President Tsai Ing-wen (front, center) visiting a wind energy installation in Taichung Thursday May 23. (CNA photo)

TAIPEI (Taiwan News) – President Tsai Ing-wen (蔡英文) is not paying enough attention to issues of energy and is leaving the problem for the next generation to solve, former Academia Sinica President and Nobel Prize laureate Lee Yuan-tseh (李遠哲) said Thursday (May 23).

Visiting a wind energy facility in Taichung Port, Tsai rejected the accusation, saying she had fully pushed for an energy transformation of the island country. She said she understood that Lee might feel the change was not occurring fast enough, but her full government team was working on the issue, website Newtalk reported Thursday.

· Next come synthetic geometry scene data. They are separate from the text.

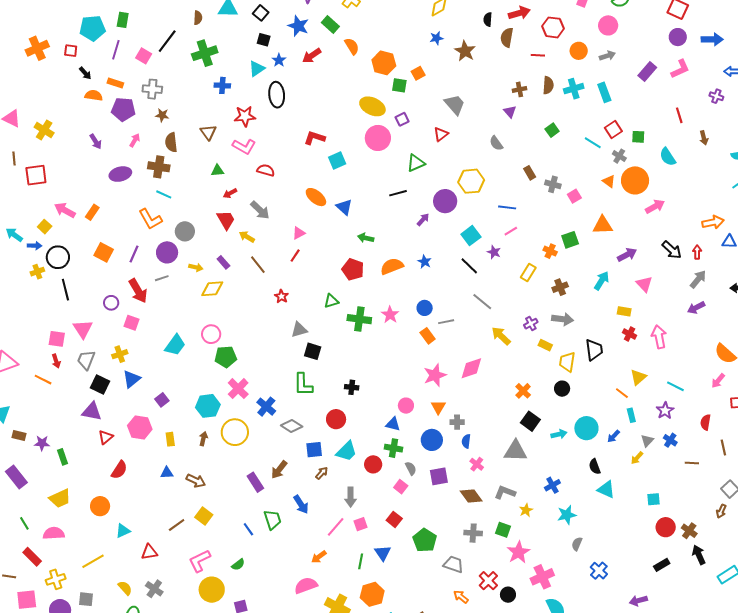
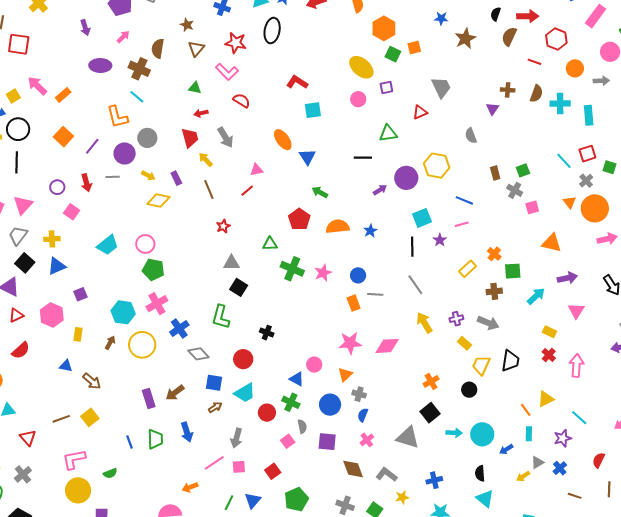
brown star: (162, 115) -> (187, 25), moved
green square: (552, 130) -> (523, 170), moved
pink circle: (378, 138) -> (358, 99), size x0.6
green square: (570, 240) -> (513, 271), moved
black line: (469, 266) -> (412, 247), turned 30
red arrow: (138, 291) -> (86, 183), size x0.7
red triangle: (149, 552) -> (28, 438), turned 42

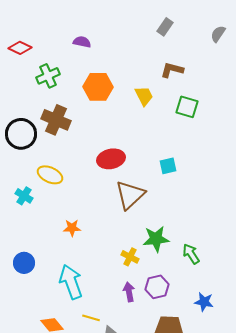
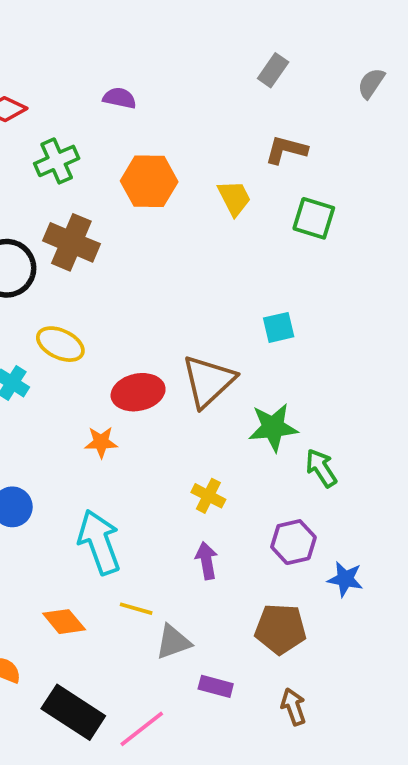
red ellipse: (111, 159) -> (138, 392), moved
green star: (156, 239) -> (273, 427), moved
green arrow: (191, 254) -> (321, 468), moved
purple hexagon: (157, 287) -> (293, 542), moved

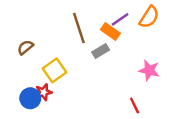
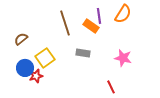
purple line: (120, 19) -> (99, 16), turned -63
gray rectangle: (101, 51) -> (83, 53), moved, turned 40
blue circle: (30, 98) -> (25, 68), moved

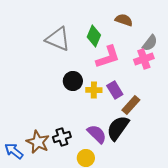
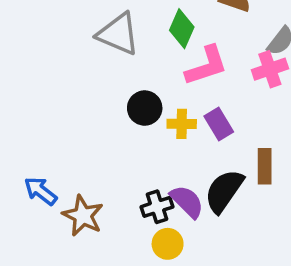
brown rectangle: (131, 105) -> (265, 166), moved, turned -42
black cross: (62, 137) -> (157, 207), moved
blue arrow: (14, 151) -> (41, 191), moved

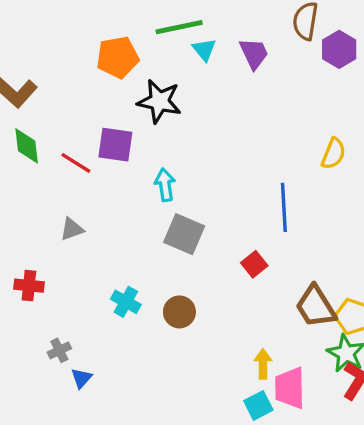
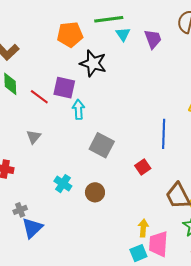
cyan arrow: (165, 185) -> (78, 109), moved
gray triangle: (72, 229) -> (34, 137), turned -35
blue triangle: (81, 378) -> (32, 228), size x1.6

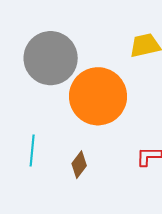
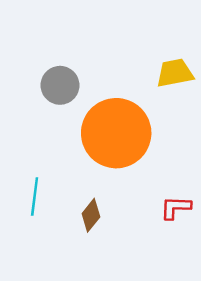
gray circle: (51, 58) -> (60, 85), size x0.6

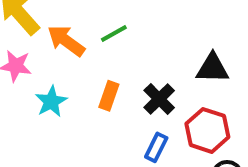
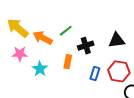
black cross: (159, 99) -> (86, 46), moved, turned 35
blue rectangle: (156, 147) -> (95, 74), moved

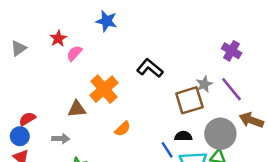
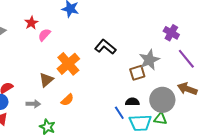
gray star: (204, 84) -> (149, 60), size x1.5
purple line: (232, 89) -> (186, 59), moved
brown square: (189, 100) -> (137, 73), size x0.7
brown triangle: (77, 109) -> (46, 80), turned -35
orange semicircle: (123, 129) -> (67, 100), moved

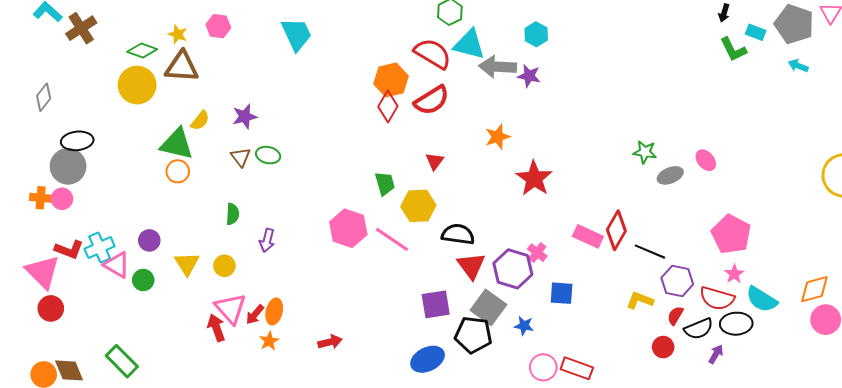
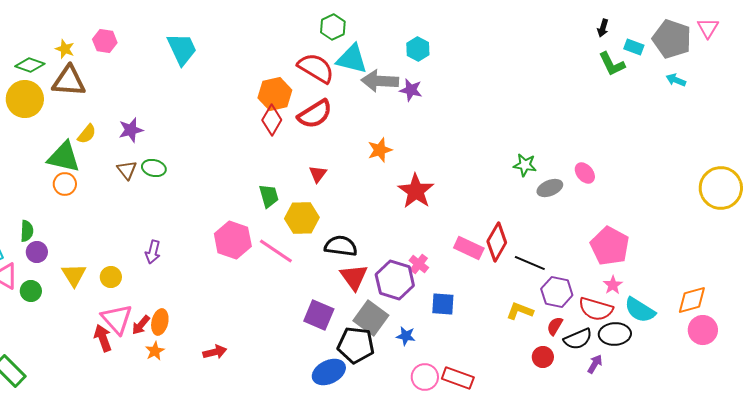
green semicircle: (233, 214) -> (27, 231), moved
purple square: (436, 304) -> (319, 315), turned 32
blue ellipse: (428, 359) -> (329, 372), moved

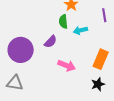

Lee told an interview that he was concerned about 2030 and after, while when he was discussing the issue with the president, she was apparently not concerned with what would happen after 2025, because it would be up to the next generation.

The veteran academic was also dissatisfied with Tsai’s comments that carbon emission policies had been set by previous governments and that there was nothing she could do about it, Newtalk reported.

Tsai denied she had made such comments, and pointed at the wind energy project in Taichung as an example of what her government was doing to achieve clean energy. She acknowledged that Lee had a specific timetable which she might not be able to meet, but the Cabinet was doing its utmost to move forward, she added.